WHAT YOU WILL DO:
Can you copy the passage of the forum post on renaming .bam files with awk between "And its output" and "differs. Thank you!", inclusive?

READING TEXT:
◇ ◇ ◇ ◇ ◇ ◇ ◇

I have the following file, which will be read into a script as a variable:

/path/sample_A.bam A 1
/path/sample_B.bam B 1
/path/sample_C1.bam C 1
/path/sample_C2.bam C 2 

I want to append "_string" at the end of the filename of the first column, but before the extension (.bam). It's a bit trickier because of containing the path at the beginning of the name.

Desired output:

/path/sample_A_string.bam A 1
/path/sample_B_string.bam B 1
/path/sample_C1_string.bam C 1
/path/sample_C2_string.bam C 2 

My attempt: I did the following script (I ran: bash script.sh):

List=${1};
awk -F'\t' -vOFS='\t' '{ $1 = "${1%.bam}" "_string.bam" }1' < ${List} ;

And its output was:

${1%.bam}_string.bam
${1%.bam}_string.bam
${1%.bam}_string.bam
${1%.bam}_string.bam

Problem: I followed the idea of using awk for this substitution as in this thread https://unix.stackexchange.com/questions/148114/how-to-add-words-to-an-existing-column , but the parameter expansion of ${1%.bam} it's clearly not being recognised by AWK as I intend. Does someone know the correct syntax for that part of code? That part was meant to mean "all the first entry of the first column, except the last part of .bam". I used ${1%.bam} because it works in Bash, but AWK it's another language and probably this differs. Thank you!

◇ ◇ ◇ ◇ ◇ ◇ ◇

SUPPLIED INFORMATION:
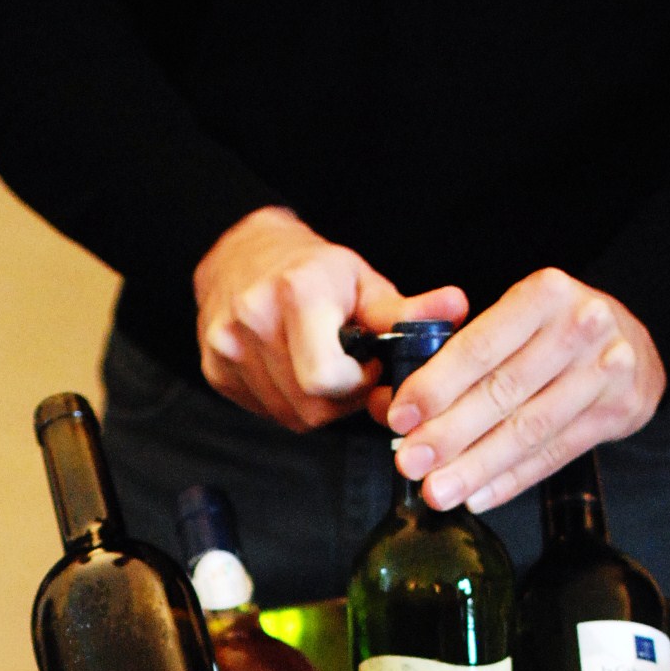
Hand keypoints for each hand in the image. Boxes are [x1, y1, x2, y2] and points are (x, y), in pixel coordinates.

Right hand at [193, 207, 467, 432]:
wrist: (240, 255)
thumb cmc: (310, 270)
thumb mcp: (362, 282)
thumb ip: (405, 311)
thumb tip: (454, 309)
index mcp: (297, 293)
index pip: (328, 379)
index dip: (357, 384)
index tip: (367, 363)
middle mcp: (255, 319)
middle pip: (311, 406)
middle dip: (341, 400)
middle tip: (347, 368)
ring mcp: (228, 348)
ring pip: (291, 416)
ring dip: (316, 404)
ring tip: (320, 365)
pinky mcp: (215, 370)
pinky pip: (267, 412)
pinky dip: (288, 402)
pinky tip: (291, 371)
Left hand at [384, 267, 665, 512]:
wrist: (631, 342)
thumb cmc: (553, 330)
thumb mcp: (516, 317)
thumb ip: (462, 352)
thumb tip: (399, 406)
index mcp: (544, 294)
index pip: (480, 346)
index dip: (436, 386)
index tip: (400, 417)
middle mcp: (580, 327)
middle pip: (503, 392)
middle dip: (449, 434)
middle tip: (410, 464)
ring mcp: (605, 370)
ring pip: (528, 430)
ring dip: (476, 467)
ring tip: (438, 491)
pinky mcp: (618, 410)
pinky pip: (554, 454)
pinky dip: (512, 479)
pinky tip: (479, 496)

◇ ◇ ◇ ◇ ◇ ◇ ◇

REPLY:
And its output was:

${1%.bam}_string.bam
${1%.bam}_string.bam
${1%.bam}_string.bam
${1%.bam}_string.bam

Problem: I followed the idea of using awk for this substitution as in this thread https://unix.stackexchange.com/questions/148114/how-to-add-words-to-an-existing-column , but the parameter expansion of ${1%.bam} it's clearly not being recognised by AWK as I intend. Does someone know the correct syntax for that part of code? That part was meant to mean "all the first entry of the first column, except the last part of .bam". I used ${1%.bam} because it works in Bash, but AWK it's another language and probably this differs. Thank you!